Content starts

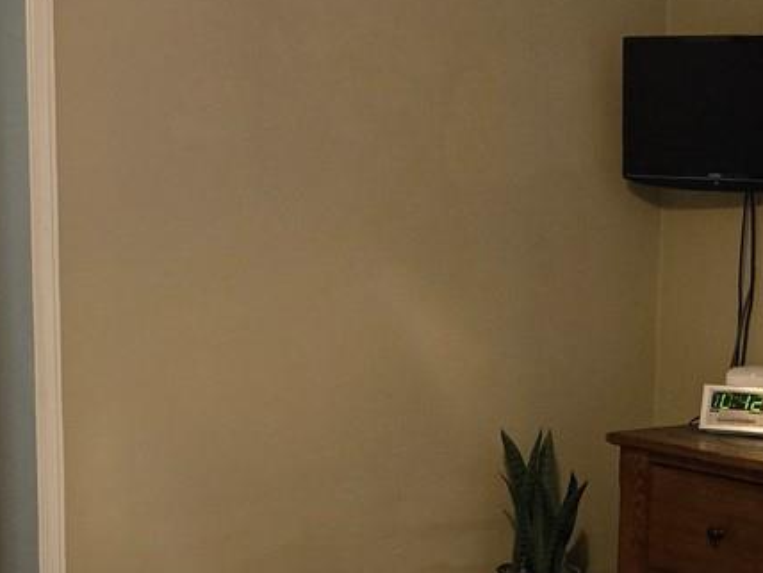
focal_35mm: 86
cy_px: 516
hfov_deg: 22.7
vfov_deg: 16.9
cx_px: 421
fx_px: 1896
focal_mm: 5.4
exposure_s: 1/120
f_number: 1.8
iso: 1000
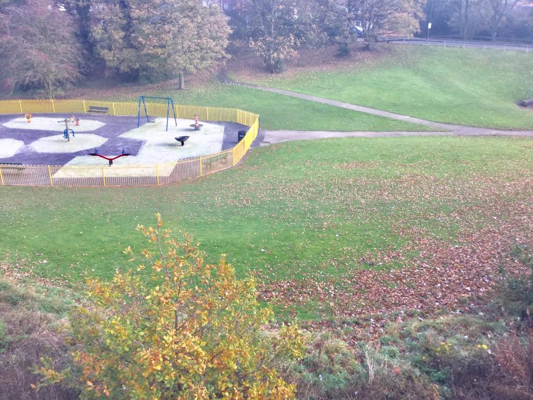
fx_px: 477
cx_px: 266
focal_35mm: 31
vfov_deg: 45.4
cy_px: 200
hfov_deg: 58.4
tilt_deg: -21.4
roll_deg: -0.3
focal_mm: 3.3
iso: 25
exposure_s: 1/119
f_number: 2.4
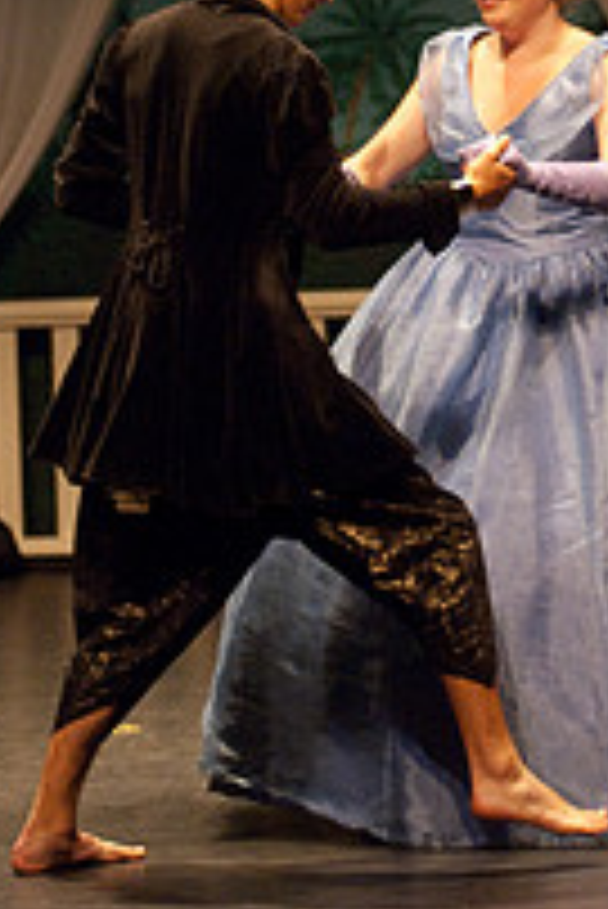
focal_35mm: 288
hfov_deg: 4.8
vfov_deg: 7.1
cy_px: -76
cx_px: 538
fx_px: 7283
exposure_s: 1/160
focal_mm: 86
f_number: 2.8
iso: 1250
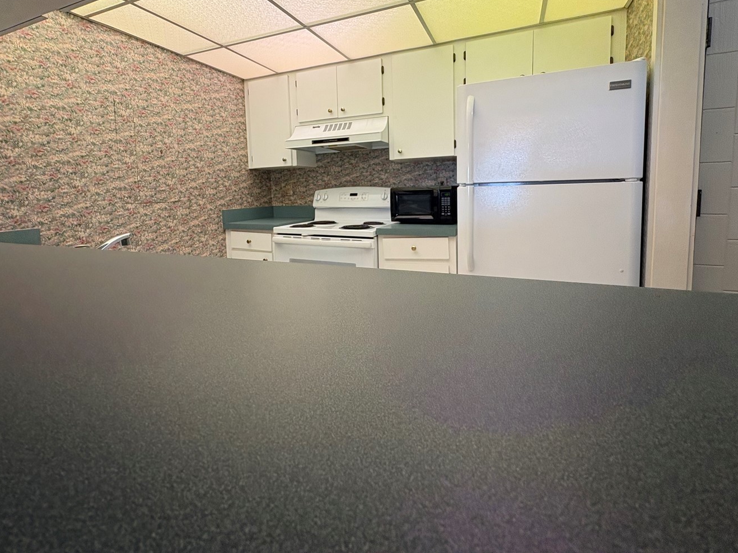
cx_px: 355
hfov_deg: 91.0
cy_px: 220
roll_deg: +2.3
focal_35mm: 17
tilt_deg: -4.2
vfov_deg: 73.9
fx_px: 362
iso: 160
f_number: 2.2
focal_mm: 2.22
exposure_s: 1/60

Content ends

Exercise instructions → With the pictures left out, output exactly the lines that begin at the line containing "focal_mm: 5.4" and end at the last line of the material.

Final answer →
focal_mm: 5.4
exposure_s: 1/120
f_number: 1.8
iso: 1000
fx_px: 477
cx_px: 266
focal_35mm: 31
vfov_deg: 45.4
cy_px: 200
hfov_deg: 58.4
tilt_deg: -21.4
roll_deg: -0.3
focal_mm: 3.3
iso: 25
exposure_s: 1/119
f_number: 2.4
focal_35mm: 288
hfov_deg: 4.8
vfov_deg: 7.1
cy_px: -76
cx_px: 538
fx_px: 7283
exposure_s: 1/160
focal_mm: 86
f_number: 2.8
iso: 1250
cx_px: 355
hfov_deg: 91.0
cy_px: 220
roll_deg: +2.3
focal_35mm: 17
tilt_deg: -4.2
vfov_deg: 73.9
fx_px: 362
iso: 160
f_number: 2.2
focal_mm: 2.22
exposure_s: 1/60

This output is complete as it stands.